Innovative Cell-Free Technique Accelerates Nipah Vaccine Development

Researchers at Cornell University and Northwestern University have unveiled a groundbreaking, cell-free method for rapidly assembling nanoparticle vaccines that mimic viruses at the molecular level. This novel approach, detailed in the study titled "Cell-Free Expression of Nipah Virus Transmembrane Proteins for Proteoliposome Vaccine Design," published on June 3, 2025, in the journal ACS Nano, has the potential to significantly expedite vaccine development for deadly viruses, including Nipah, which has a fatality rate that can reach 75% and currently lacks approved therapies or vaccines.

The research team, led by Susan Daniel, the William C. Hooey Director of the R.F. Smith School of Chemical and Biomolecular Engineering at Cornell, along with Hector Aguilar-Carreno, a professor of virology in Cornell's College of Veterinary Medicine, and Neha Kamat, an associate professor of biomedical engineering at Northwestern University, initiated this project during the COVID-19 pandemic. They recognized the urgent need for faster vaccine development methodologies in light of emerging infectious diseases. "We were fortunate that prior research on coronaviruses provided insights into effective antigens for COVID-19 vaccines," Kamat stated. "However, for future epidemics involving less-known viruses, rapid assembly and screening of vaccine formulations will be critical."

The innovative method produces and folds full-length viral membrane proteins directly into synthetic lipid bubbles known as liposomes, enabling the creation of vaccine candidates in a matter of hours rather than the traditional weeks or months. This rapid production capability could prove essential in global vaccine distribution, particularly in regions with limited infrastructure and refrigeration.

The research demonstrates that by eliminating the need for live cells in vaccine production, the complexity and time associated with traditional vaccine development are significantly reduced. Cell-free protein synthesis systems utilize the molecular machinery of cells but operate in vitro, allowing for expedited protein expression. The system successfully produces membrane proteins capable of integrating themselves into lipid vesicles without the aid of protein chaperones, which are typically necessary in living cells.

Daniel remarked, "By removing the reliance on living cells, we can manufacture vaccines under simpler conditions, translating to much faster production times."

The liposomes created by the research team closely resemble the structure of the Nipah virus, displaying critical proteins on their surface to enhance the immune system's recognition and response to potential infections. The study incorporated two essential Nipah proteins, NiV F and NiV G, which play crucial roles in the virus's ability to fuse with and attach to host cells, respectively. Adjustments to the liposome components, including the types of fats used, contributed to improved protein production and insertion, resulting in a more robust immune response.
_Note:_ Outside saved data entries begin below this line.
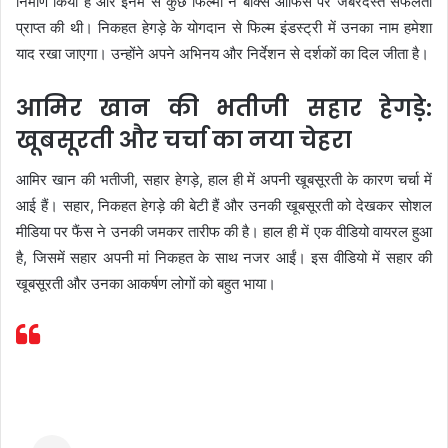
निर्माण किया है और इनमें से कुछ फिल्मों ने बॉक्स ऑफिस पर जबरदस्त सफलता
प्राप्त की थी। निकहत हेगड़े के योगदान से फिल्म इंडस्ट्री में उनका नाम हमेशा
याद रखा जाएगा। उन्होंने अपने अभिनय और निर्देशन से दर्शकों का दिल जीता है।
आमिर खान की भतीजी सहार हेगड़े:
खूबसूरती और चर्चा का नया चेहरा
आमिर खान की भतीजी, सहार हेगड़े, हाल ही में अपनी खूबसूरती के कारण चर्चा में
आई हैं। सहार, निकहत हेगड़े की बेटी हैं और उनकी खूबसूरती को देखकर सोशल
मीडिया पर फैंस ने उनकी जमकर तारीफ की है। हाल ही में एक वीडियो वायरल हुआ
है, जिसमें सहार अपनी मां निकहत के साथ नजर आईं। इस वीडियो में सहार की
खूबसूरती और उनका आकर्षण लोगों को बहुत भाया।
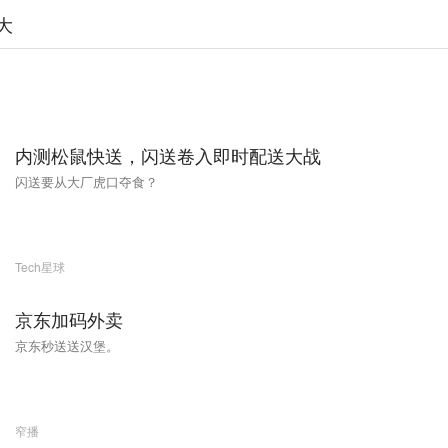
大
内测松鼠快送，闪送卷入即时配送大战
闪送要从大厂虎口夺食？
Tech星球
京东加码外卖
京东秒送送汉堡。
窄播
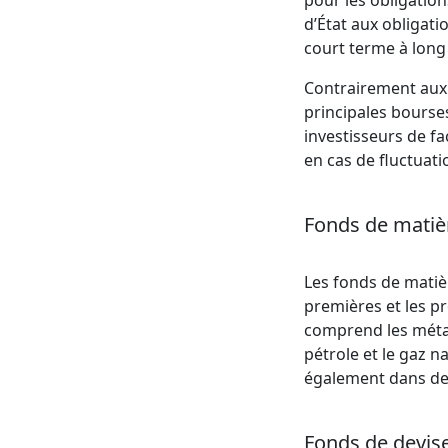
pour les obligation
d’État aux obligat
court terme à long
Contrairement aux o
principales bourses
investisseurs de f
en cas de fluctuati
Fonds de matiè
Les fonds de matiè
premières et les p
comprend les métau
pétrole et le gaz n
également dans des
Fonds de devis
Additionally, lipid A, an ingredient known to enhance immune response, was included in the liposome formulation. Mice administered liposomes containing both viral proteins and lipid A exhibited higher antibody production compared to those receiving simpler versions. Among the proteins tested, NiV G elicited a stronger immune response, establishing its prominence in the formulation.

The research was not only groundbreaking in its methodology but also in its implications for future vaccine strategies. "The beauty of this system is its tailorability, allowing us to create vaccine particles optimized for peak performance while identifying which components contribute most to that success," Daniel explained.

As the World Health Organization classifies Nipah as a virus with pandemic potential, the implications of this research are far-reaching. The ability to quickly develop adaptable vaccines could transform public health responses to emerging viral threats. Moreover, the platform's versatility suggests its applicability to a wide range of viral challenges and even therapeutic vaccines for cancer.

The project received support from the National Science Foundation, the McCormick Research Catalyst Program, and the National Institutes of Health, underscoring the importance of collaborative research efforts in advancing vaccine technologies for public health.